- _PROMPT_
Take the data that sits below and write it out again exactly.

- _DATA TO PROCESS_

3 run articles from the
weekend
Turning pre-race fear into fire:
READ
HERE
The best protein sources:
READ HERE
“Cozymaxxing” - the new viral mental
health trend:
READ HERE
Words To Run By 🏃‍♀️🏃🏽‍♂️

- _RESPONSE_
3 run articles from the
weekend
Turning pre-race fear into fire:
READ
HERE
The best protein sources:
READ HERE
“Cozymaxxing” - the new viral mental
health trend:
READ HERE
Words To Run By 🏃‍♀️🏃🏽‍♂️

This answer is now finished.